David Millar brings loungewear and café style to Chpt. III clothing range

New jacket made from eVent waterproof fabric, base layer from nylon-threaded merino

We spotted the latest additions to David Millar’s Chpt. III clothing range at trade show Core Bike earlier this week, and they’re certainly interesting. 


There’s a new jacket made from eVent waterproof fabric, and an attention-grabbing base layer made from an advanced merino mix. Let’s dive in.

Related: Millar and Castelli show cycling some sartorial style

A ‘café piece’

The new chpt. iii jacket from the front: the new chpt. iii jacket from the front

The jacket has lots of interesting details that mark out its intended purpose: looking good on the bike about town and at the local coffee shop, rather than day-long rides. UK distributor Saddleback told us that Millar wanted a “clean and elegant” look from this jacket, with the performance credentials that Castelli brings, and the tailoring and city fashion that Millar favours.

It features an offset zip, a zip-up pocket on the chest to stash your phone and cards, and an unusual cuff design: you can button the cuff back, or unbutton it to make it longer if the occasion calls for it. These touches were introduced with help from London tailor Timothy Everest.

Here’s another shot of that button-up cuff: here’s another shot of that button-up cuff

There isn’t any reflective detailing, and it’s definitely not intended for use in dark or murky conditions – though the ‘safety orange’ colour should help keep you visible – to pretty much everyone you encounter, and not just car drivers.

Price will be in the region of £350-375, says Saddleback (international pricing TBC); it’s expected to be available from April 2016.
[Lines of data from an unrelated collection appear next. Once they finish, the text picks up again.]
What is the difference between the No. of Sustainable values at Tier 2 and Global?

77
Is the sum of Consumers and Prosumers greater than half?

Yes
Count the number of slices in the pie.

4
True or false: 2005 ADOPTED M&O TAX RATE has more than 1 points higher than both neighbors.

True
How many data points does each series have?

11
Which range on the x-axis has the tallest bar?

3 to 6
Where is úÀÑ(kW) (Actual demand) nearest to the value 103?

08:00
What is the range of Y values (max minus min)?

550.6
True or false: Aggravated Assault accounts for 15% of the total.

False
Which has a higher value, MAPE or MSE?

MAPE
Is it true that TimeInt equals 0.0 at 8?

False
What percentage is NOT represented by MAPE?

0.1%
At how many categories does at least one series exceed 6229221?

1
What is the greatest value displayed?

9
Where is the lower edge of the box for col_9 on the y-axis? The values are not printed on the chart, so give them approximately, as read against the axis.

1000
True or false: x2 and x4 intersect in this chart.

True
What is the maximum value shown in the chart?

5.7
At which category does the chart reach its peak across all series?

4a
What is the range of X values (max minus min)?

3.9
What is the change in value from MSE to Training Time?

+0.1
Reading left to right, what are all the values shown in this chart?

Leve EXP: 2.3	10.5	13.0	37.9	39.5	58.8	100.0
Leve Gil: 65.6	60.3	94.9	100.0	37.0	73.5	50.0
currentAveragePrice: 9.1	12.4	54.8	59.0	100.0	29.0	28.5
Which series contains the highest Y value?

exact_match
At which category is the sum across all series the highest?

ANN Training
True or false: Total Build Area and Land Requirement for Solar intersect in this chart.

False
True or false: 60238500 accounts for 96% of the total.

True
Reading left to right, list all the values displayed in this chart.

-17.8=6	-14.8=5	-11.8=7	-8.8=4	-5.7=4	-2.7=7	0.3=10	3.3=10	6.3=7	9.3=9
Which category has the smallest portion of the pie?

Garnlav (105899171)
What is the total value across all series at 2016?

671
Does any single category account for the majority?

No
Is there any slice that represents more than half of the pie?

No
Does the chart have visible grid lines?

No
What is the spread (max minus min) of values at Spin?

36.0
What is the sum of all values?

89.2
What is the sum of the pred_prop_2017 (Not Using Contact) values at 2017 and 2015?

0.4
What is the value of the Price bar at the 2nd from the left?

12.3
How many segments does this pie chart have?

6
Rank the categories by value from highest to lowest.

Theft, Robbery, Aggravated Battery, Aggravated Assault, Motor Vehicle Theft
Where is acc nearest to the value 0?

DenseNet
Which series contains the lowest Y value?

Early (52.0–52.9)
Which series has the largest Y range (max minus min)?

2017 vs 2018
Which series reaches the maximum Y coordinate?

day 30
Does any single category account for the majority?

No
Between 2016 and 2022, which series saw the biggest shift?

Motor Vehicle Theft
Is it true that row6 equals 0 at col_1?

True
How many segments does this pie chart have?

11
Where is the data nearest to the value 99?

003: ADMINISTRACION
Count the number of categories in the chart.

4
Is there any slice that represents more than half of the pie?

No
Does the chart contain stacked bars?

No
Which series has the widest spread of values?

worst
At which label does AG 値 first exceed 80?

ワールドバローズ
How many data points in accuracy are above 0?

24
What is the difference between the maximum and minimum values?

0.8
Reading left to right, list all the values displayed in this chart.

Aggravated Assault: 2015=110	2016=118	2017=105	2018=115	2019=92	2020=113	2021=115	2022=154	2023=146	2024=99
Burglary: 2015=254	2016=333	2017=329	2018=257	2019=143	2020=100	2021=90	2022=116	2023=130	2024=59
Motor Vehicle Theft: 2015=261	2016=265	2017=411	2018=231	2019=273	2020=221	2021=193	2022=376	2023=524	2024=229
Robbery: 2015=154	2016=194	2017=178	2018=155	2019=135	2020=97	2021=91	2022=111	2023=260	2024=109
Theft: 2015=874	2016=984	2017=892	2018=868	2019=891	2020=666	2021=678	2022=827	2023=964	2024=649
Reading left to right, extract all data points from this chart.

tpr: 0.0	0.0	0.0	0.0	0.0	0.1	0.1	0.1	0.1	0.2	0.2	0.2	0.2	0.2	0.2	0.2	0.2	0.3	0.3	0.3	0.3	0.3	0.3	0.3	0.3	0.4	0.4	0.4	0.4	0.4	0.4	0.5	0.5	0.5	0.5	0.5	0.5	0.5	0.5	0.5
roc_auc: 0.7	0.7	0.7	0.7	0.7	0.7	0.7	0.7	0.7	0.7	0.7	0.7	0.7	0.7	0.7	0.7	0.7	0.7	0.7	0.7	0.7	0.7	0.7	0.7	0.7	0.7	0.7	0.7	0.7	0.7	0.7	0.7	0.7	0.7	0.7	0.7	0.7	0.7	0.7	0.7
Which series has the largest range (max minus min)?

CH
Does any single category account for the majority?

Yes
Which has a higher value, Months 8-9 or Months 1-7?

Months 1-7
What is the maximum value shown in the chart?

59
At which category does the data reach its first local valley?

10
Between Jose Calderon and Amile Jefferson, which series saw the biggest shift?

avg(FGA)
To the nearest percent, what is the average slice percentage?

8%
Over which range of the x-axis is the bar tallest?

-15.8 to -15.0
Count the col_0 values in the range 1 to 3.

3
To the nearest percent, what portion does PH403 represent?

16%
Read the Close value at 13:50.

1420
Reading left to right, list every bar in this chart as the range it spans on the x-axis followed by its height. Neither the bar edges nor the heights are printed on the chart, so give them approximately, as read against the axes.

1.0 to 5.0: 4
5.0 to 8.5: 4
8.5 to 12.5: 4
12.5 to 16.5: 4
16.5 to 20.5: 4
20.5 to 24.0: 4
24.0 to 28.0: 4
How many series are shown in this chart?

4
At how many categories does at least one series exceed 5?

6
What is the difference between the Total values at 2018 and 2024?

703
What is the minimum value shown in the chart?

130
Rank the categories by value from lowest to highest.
The base layer, laid out neatly for us: the base layer, laid out neatly for us

The base layer also comes in ‘safety orange’ only, with Ashley Blue details. It’s made from what sounds like a very clever material – a nylon cord runs through it, and merino is then wrapped really tightly around the cord. This is claimed to deliver the comfort, warmth and wicking of merino, with the sturdiness of nylon, so it can keep its shape over multiple washes.

According to Saddleback, Millar found that he spent much of his life as a pro rider in merino base layers. He’d never race in them, because when you’re riding hard then you’re sweating more than merino can sometimes deal with – that’s when you use manmade fibres. But merino became casual wear for him, so for this base layer he wanted to add the feel of a sweatshirt to it.


Price will be around £150 (international pricing TBC), and it will also be available from April 2016.